USING THE INFORMATION
1. Answer these questions from the forum thread.
(a) How old is the child Angeliz has open discussions with about sex?
(b) Where does Angeliz say it is totally inappropriate for the items to be on display?
(c) Which store does ReclaimingMyInnerPeachy say to go back to?
2. Output the stretch of the forum thread from "ReclaimingMyInnerPeachy · 24/01/2011 09:49" through "gods, why etc.", word for word.

Its our job to protect children giving them just enough knowledge each year that they can handle, not shove it in their faces. Why is a display of sex toys directly connected to children having proper, timely and age appropriate sex education? I just cannot get that connection.

Angeliz · 24/01/2011 09:27

I don't think yabu MrsFruitcake.
I agree with one poster who said that they should be in a sex toy shop.
Totally inappropriate for them to be on display at a till there. I have open discussions with my 9 year old about sex, she's asked and i've answered honestly but i see this as something different. I certainly would not want to have to explain what that was.
I think you're right to complain, it's disgusting.

ReclaimingMyInnerPeachy · 24/01/2011 09:49

'want to buy one then go to somewhere that children don't.

'

back to Waitrose then!

They've beene verywhere for ages, since Durex launched it's own range.

ReclaimingMyInnerPeachy · 24/01/2011 09:51

you see false I love the questions on different gods, why etc.

i think those chats are so amazing.

Sex is important to discuss but at 7 so bland: if two people love each otehr etc.

Philosophy is everything.

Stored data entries

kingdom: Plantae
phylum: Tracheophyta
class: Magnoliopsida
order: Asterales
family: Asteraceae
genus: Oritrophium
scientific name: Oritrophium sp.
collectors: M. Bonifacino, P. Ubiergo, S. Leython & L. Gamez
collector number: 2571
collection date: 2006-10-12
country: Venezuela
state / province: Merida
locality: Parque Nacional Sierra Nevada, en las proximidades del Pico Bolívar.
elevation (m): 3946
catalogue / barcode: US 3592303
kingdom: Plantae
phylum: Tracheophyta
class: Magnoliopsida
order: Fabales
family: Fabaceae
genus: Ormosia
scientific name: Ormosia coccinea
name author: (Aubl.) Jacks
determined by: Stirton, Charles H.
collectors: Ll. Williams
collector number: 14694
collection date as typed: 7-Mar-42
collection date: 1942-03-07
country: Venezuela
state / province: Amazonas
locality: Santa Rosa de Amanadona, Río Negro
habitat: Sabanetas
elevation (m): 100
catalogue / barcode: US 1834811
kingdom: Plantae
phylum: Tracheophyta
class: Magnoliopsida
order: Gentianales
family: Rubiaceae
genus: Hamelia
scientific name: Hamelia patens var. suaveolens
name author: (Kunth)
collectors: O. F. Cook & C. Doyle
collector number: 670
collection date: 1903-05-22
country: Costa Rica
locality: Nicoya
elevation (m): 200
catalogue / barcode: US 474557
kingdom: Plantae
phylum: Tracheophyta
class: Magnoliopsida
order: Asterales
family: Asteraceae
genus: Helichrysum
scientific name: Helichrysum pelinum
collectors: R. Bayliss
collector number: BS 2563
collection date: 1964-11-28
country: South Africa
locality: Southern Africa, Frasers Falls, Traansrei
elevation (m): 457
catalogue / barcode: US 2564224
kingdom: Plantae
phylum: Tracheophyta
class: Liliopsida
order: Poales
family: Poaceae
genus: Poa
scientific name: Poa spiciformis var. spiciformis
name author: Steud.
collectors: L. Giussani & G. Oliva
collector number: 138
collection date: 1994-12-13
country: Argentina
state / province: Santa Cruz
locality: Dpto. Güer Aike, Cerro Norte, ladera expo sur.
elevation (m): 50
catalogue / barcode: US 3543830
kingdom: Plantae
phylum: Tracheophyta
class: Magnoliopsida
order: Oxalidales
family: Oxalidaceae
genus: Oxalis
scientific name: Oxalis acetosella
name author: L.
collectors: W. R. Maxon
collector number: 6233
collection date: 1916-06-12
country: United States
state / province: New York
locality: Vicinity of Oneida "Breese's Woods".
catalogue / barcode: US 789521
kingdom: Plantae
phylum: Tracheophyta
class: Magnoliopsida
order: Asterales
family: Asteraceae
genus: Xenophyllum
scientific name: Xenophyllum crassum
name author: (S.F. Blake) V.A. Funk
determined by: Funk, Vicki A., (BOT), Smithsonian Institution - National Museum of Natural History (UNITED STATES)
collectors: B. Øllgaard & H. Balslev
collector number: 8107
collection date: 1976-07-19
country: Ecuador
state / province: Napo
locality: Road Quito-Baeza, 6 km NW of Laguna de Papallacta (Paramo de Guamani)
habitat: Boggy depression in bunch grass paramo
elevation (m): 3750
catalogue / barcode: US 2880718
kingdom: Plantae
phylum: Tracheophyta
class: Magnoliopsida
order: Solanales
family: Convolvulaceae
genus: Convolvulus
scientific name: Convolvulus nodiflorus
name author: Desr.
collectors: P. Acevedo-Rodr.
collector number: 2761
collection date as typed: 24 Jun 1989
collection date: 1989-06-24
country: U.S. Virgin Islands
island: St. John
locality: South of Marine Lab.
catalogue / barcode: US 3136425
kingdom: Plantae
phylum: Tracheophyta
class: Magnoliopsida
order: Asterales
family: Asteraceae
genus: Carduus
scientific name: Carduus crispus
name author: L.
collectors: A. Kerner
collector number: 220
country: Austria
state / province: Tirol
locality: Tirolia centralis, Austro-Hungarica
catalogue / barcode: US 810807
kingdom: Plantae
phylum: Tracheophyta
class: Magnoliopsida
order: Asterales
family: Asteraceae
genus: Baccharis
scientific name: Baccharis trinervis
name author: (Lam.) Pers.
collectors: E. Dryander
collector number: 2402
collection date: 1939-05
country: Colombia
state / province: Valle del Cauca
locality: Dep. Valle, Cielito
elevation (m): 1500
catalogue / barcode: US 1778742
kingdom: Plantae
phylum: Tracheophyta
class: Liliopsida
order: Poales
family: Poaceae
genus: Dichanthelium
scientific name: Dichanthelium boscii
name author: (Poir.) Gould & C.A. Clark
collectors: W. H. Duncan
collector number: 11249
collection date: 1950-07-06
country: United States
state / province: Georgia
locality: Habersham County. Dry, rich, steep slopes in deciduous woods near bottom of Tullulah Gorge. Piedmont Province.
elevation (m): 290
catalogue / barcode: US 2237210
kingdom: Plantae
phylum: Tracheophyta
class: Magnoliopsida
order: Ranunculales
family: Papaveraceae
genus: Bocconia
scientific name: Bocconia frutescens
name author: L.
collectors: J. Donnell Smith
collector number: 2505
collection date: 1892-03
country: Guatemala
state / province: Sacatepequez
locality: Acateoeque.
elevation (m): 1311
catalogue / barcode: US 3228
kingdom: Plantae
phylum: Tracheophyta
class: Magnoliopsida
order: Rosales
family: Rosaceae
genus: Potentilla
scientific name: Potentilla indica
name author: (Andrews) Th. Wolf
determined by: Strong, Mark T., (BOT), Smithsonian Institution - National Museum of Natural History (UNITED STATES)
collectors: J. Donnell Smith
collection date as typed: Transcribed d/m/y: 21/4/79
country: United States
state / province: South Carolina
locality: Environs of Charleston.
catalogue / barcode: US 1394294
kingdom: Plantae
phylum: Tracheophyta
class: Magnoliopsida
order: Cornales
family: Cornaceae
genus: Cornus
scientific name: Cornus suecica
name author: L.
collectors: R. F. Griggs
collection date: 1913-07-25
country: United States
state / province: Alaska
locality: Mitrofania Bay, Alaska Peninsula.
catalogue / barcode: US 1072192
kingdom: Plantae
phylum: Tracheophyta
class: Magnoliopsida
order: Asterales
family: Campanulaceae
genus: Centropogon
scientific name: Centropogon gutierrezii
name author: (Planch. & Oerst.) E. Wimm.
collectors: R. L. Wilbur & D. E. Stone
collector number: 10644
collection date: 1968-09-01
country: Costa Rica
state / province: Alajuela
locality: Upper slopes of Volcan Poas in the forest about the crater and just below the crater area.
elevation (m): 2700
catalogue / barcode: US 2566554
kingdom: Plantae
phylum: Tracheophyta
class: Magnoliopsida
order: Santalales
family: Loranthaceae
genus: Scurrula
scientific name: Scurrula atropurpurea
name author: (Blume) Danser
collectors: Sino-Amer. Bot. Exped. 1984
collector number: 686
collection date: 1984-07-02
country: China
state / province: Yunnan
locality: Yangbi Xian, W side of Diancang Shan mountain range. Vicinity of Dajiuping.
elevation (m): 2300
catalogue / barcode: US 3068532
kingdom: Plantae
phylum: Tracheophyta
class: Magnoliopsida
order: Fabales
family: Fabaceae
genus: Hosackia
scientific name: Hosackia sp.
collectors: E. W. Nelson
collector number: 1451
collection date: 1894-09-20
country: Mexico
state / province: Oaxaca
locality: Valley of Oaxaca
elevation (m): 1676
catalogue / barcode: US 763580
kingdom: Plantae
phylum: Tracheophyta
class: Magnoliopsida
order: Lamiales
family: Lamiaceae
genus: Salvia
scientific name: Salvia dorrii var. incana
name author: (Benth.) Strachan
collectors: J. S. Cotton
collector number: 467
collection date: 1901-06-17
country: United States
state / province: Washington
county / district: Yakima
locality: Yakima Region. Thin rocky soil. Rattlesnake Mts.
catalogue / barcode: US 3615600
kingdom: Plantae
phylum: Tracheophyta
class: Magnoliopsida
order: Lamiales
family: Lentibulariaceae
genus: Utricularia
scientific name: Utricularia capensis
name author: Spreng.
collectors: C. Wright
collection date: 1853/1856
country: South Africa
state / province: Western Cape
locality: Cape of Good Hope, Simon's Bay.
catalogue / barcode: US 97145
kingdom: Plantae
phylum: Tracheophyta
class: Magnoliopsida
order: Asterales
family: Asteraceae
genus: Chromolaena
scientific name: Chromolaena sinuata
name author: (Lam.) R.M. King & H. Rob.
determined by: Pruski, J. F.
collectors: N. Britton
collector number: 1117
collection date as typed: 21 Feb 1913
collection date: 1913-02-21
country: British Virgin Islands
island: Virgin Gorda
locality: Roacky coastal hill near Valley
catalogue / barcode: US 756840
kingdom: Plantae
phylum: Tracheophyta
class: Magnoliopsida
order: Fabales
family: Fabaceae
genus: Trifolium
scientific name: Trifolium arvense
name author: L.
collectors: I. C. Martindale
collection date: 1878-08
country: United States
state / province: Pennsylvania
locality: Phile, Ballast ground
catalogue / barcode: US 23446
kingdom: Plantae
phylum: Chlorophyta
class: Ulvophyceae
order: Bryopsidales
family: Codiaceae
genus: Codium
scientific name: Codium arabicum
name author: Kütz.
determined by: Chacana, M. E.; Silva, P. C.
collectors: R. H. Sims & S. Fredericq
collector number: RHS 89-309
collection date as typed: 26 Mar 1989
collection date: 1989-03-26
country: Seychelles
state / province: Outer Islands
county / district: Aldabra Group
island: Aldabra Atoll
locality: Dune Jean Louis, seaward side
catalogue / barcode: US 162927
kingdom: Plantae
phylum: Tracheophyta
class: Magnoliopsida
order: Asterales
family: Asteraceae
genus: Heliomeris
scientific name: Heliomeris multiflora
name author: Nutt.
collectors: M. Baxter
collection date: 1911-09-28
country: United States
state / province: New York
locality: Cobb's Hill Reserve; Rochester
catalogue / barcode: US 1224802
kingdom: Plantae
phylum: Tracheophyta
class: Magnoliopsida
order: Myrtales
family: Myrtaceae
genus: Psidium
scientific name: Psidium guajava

SOLUTIONS TO THE EXERCISE
1.
(a) 9 years old.
(b) At a till.
(c) Waitrose.

2.
ReclaimingMyInnerPeachy · 24/01/2011 09:49

'want to buy one then go to somewhere that children don't.

'

back to Waitrose then!

They've beene verywhere for ages, since Durex launched it's own range.

ReclaimingMyInnerPeachy · 24/01/2011 09:51

you see false I love the questions on different gods, why etc.